Bizim kendi müziğimiz de ister Dedeefendi, ister Itri, ister Neşet Ertaş olsun, ister Aşık Veysel olsun bu coğrafyanın toprağı ile teneffüs edilmiş, bu insanın kalbi ile aklı ile ortaya konmuş bir sanat eseri olarak onun da aynı anda hem yerel ve milli hem de evrensel bir yönünün olduğunu mutlaka dikkate almak durumundayız. O yüzden bizim müziğimizin bir tınısını ya da sanatımızın, bu hattır, ebrudur, başka bir sanat dalıdır, bir tınısını duyduğu zaman, bir esintisini aldığı zaman, insanlar dünyanın neresinde olursa olsun bir şeyler hissedebiliyorsa orada zaten bir evrensellik boyutunu yakalamışız demektir."

TASAVVUR OLMADAN MESAFE ALINMAZ

Erol Parlak'ın Cumhurbaşkanlığı Külliyesi'nde yaptığı konuşmada " bir müzik medeniyetidir." dediğini aktaran Kalın, bu cümlenin üzerinde ısrarla durulması gerektiğini vurguladı. Bunu yaparken Türk müziğinin zenginliğini ve enginliğini keşfedecek ve yeni nesillere aktaracak enstrümanların, mekanizmanların da ortaya konulması gerektiğine işaret eden Kalın şöyle dedi: "Ama bunun için önce işin ruhunu doğru anlamamız gerekir diye düşünüyorum.
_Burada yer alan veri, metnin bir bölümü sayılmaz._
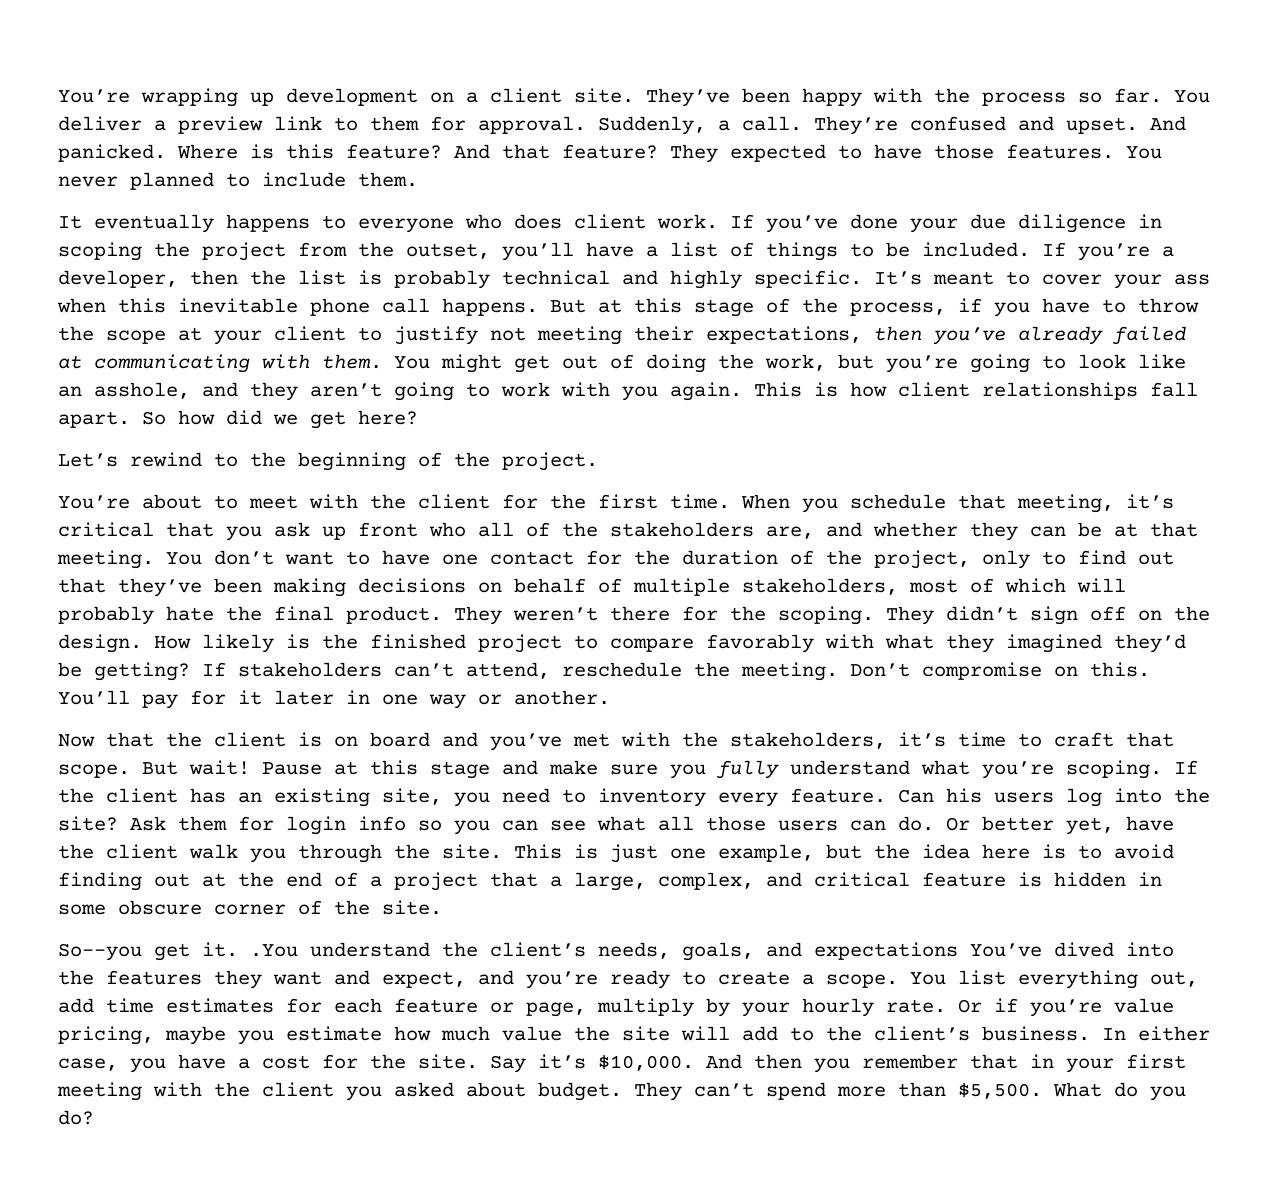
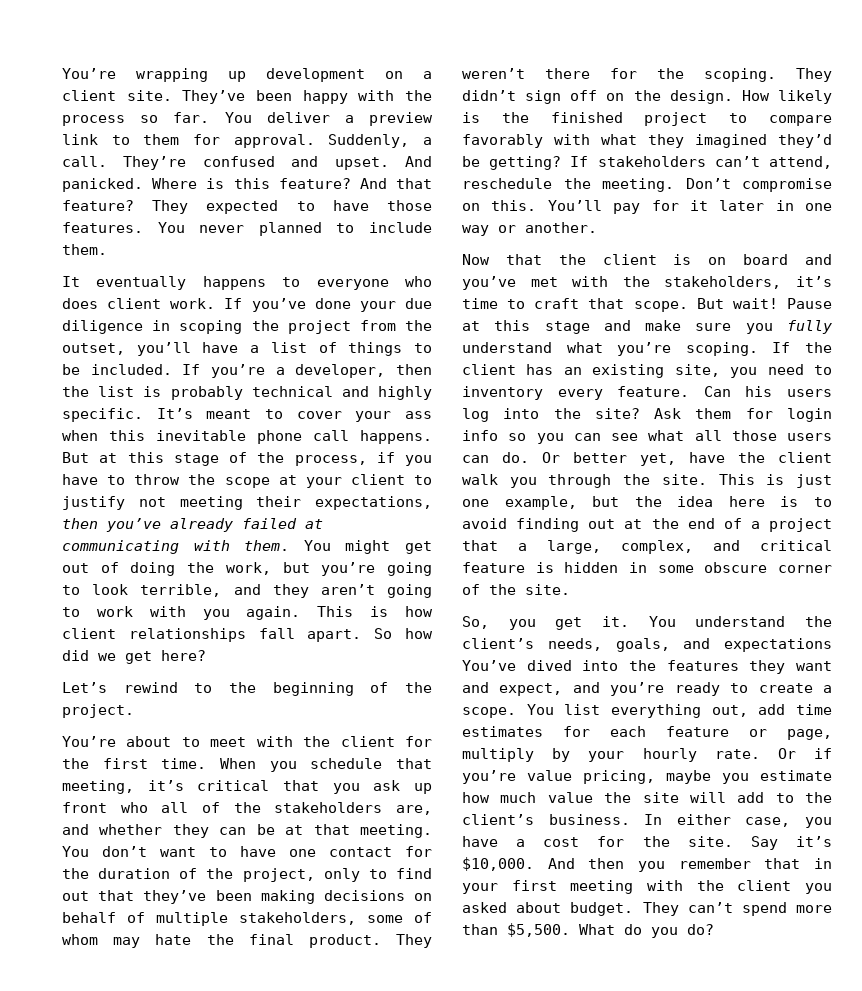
[1138,354,1186,369] [58,382,190,399] like an asshole, -> [140,584,222,597] terrible,
[909,578,1126,593] [58,606,154,625] most of which will probably -> [367,912,432,923] [62,934,141,948] some of whom may
[58,943,142,961] So--you -> [462,616,536,630] So, you
[250,944,298,957] .You -> [648,616,676,627] You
Yani bir tasavvur olmadan, bir kültür, irfan, medeniyet felsefemiz olmadan ister müzik, ister görsel ya da plastik sanatlarda bir mesafe almamız mümkün olmaz."

İSLAM’DA MÜZİK VAR MI?

"İslam'da müzik var mı?" yönündeki tartışmaların yaşandığını ancak bunların artık geride kaldığını dile getiren Kalın sözlerini şöyle sürdürdü. "Müzikalitesi olmayan bir İslam medeniyetinden bahsetmek mümkün değil. Yani ezanın okunmasından, Kur'an'ın tilavetine, bir çocuk doğduğunda kulağına okunan ezandan, ilahilere ve oradan halk müziğine ve diğer müziklere kadar müzik hep bizim medeniyetimizin merkezinde olmuş bir sanat dalımız."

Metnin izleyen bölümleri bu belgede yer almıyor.